Through the early 1960s one could buy devices like “The Tiny World Sit-N-Stand Carseat,” which allowed kids to stand up and stretch their legs mid-voyage. Other car seats consisted of plastic seats, with hooks to loosely anchor them, and some featured a steering wheel a kid could spin just like a driving parent. Suffice to say none of these car seats were safe — nor were they created with safety in mind.

It wasn’t until 1962 that the British inventor Jean Ames built a rear-facing car seat designed to keep kids safe in the event of a crash. Leonard Rivkin, an American inventor, developed a forward-facing model shortly thereafter that was basically a metal frame surrounded by a strap. Neither were very safe by today’s standards.

In the States, Ford was the first manufacturer to offer a car seat. Called the “Astro-Guard,” the $30 bucket seat kept kids stationary via a harness anchored at four points. But it offered little protection for children’s vulnerable heads and necks. Ford tweaked its design and by 1965 became the first manufacturer to offer a relatively safe car seat, known as the Tot-Guard. This basic seat featured a plastic shell that provided support and restraint to the upper body. General Motors’ rear-facing infant “Love Seats” followed in 1969. These featured different size options for infants and children and were made from polypropylene and padded with urethane foam.

Both GM and Ford’s offerings passed the federal government’s first crash test, performed in 1971. But when Consumer Reports followed with their first test of car seats in 1972, both failed. There were other one-offs, like the short-lived and very troubling “Steel Travel Platform,” sold in 1969, which was just a vinyl pad upon which kids could freely play in the back of a moving car.

Car seats were still something of a novelty, until a grassroots lobbying effort pressured politicians in Tennessee to mandate the use of car seats in 1978. “Two things had to change: laws and social norming,” says Tombrello. Within seven years, both were in place, and all 50 states had similar laws on the books.

“The final frontier [of car-seat safety] would be one common sense, scientifically based federal law. But we’re not counting on it.”

The manufacturing floodgates opened. The 1980s and 1990s brought more manufacturers into the fold — some of them toymakers, like Fisher-Price, which developed models that could be used not just as car seats, but carriers, too. In 1990, the ISOFIX, or LATCH, system was standardized, which allowed you to swap a car seat in and out of different vehicles without making major adjustments. More recently we’ve seen the rise of convertible car seats, which start out rear facing and can be swapped to forward-facing once a child reaches the original seat’s height and weight limit.

What’s next for car seat safety? Designers are toying with ways to make them less of a hassle to install, while maintaining the highest safety standards. Volvo has recently floated a concept where a vehicle owner could swap the front passenger seat with a rear-facing baby seat mounted firmly to a base, to ensure that a nervous baby can make eye contact with mom or dad at the wheel.

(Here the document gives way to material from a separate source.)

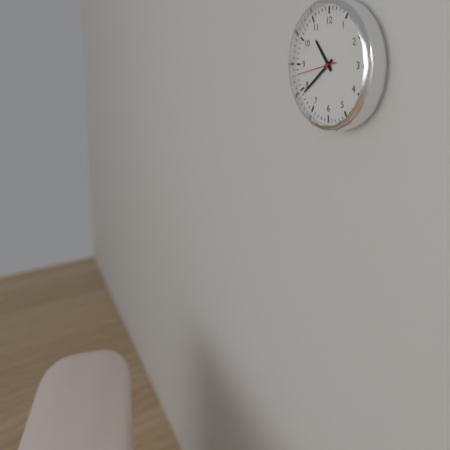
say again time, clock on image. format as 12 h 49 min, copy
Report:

Meanwhile, the biggest legislative challenge is clearing up disparities in safety standards between states. For that, we would need a federal law mandating at least minimal car seat safety. “Children don’t vary by state, although our patchwork of differing laws might suggest that they do,” says Dr. Alisa Baer of TheCarSeatLady.com. “The final frontier would be one common sense, scientifically based federal law. But we’re not counting on it.”